I especially want to go on a gorilla safari – so I can see them in the wild while you still can.

I’m going to Bwindi National Park in Uganda. It’s one of the last two remaining places where there are wild mountain gorillas. The other is Rwanda, and I’m going there, too.

Uganda is unique in that it has both chimpanzees and gorillas in the wild. It’s one of the last few places where chimps live in the wild.

But I also want to get to know the people there. That way I can fulfill what I’ve always felt is my purpose. I want to go to those places where many natural cures and forgotten healing practices originated. I want to see them firsthand being used by the people they originated with so I can bring a fresh, personal perspective on natural health back to you.

That’s what I experienced when I traveled to India. I went to learn about Ayurveda, the oldest system of healing in the world.

But my trip took me to the isolated country backwaters of the state of Kerala, at the southern tip of India. There, I found and visited the very first Ayurmana or “ancient healing house” and met the Ayurvedic masters while they practiced.

But I’d heard about a tribe called the Kani that live deep in the forests underneath the Agastya Malai Mountain near the birthplace of Ayurveda. They were the original inhabitants of the area for thousands of years. I wanted to visit them because they use herbs unknown even to Ayurvedic medicine.

When scientists first went into the area looking for herbs and plants, they often took Kani tribesmen along as guides on their difficult treks. The scientists noticed the Kani eating a kind of fruit that kept them energetic and agile.

When the Kani offered the exhausted scientists the fruit, they felt an immediate increase in energy and strength. But the Kani were reluctant to tell the outsiders anything about it. They said it was a sacred tribal secret.

Their secret turned out to be a completely unknown herb called arogyapacha. I ate the berries myself and found the effect I got was a kind of renewed stamina and concentration.

When researchers studied the herb, they found that the animals they gave it to could swim faster and farther and just didn’t get tired.1

Arogyapacha is loaded with NADH, a co-enzyme that helps you produce energy. And other studies have found that the herb is an antioxidant, and can also protect DNA from damage.2

The Indian government is now working with the Kani tribespeople to produce agoryapacha in a sustainable way. You can get it as part of an herbal formula they call Jeevani, which is available at local health-food stores. You can also buy it online at websites like sanjeevaniherbals.com and cochinayurvedic.com.

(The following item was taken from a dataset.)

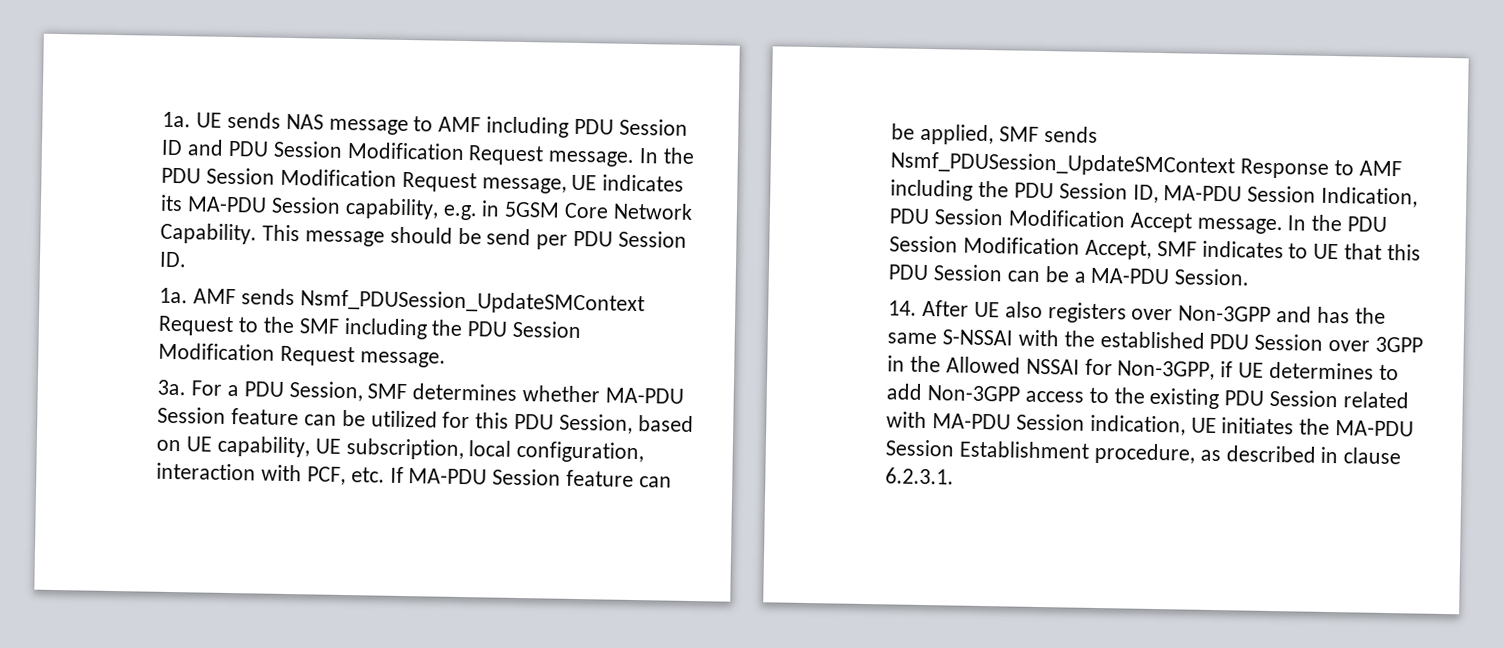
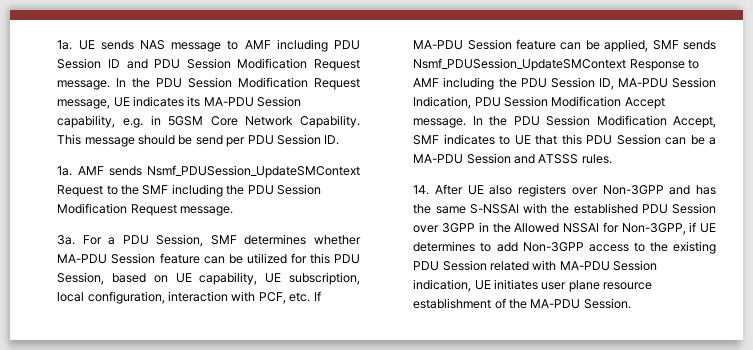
[1174,268,1251,286] Session. -> [466,153,612,164] Session and ATSSS rules.
[1299,418,1414,437] [885,439,1402,465] [885,467,955,485] the MA-PDU Session Establishment procedure, as described in clause 6.2.3.1. -> [541,280,653,292] [413,298,631,309] user plane resource establishment of the MA-PDU Session.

It’s the only plant of its kind in the entire world. In fact, the Kani showed me some of the more than 25 new plants that no one had ever seen or heard of before Westerners came.

And this is something I always want to do. Go places and find out for you firsthand about the things I read about and study.

I want to see for myself how the native cultures live. With that as a goal, and having been to other places where native cultures live, I think my background in medicine and science will help me integrate some of what I see. In this way, I hope I can help you in some small way, and perhaps bring you things that you otherwise might not hear about.

1. Tharakan B, Dhanasekaran M, Brown-Borg HM, Manyam BV. “Trichopus zeylanicus combats fatigue without amphetamine-mimetic activity.” Phytother Res. 2006 Mar;20(3):165-8.
2. Tharakan B, Dhanasekaran M, Manyam BV. “Antioxidant and DNA protecting properties of anti-fatigue herb Trichopus zeylanicus.” Phytother Res. 2005 Aug;19(8):669-73.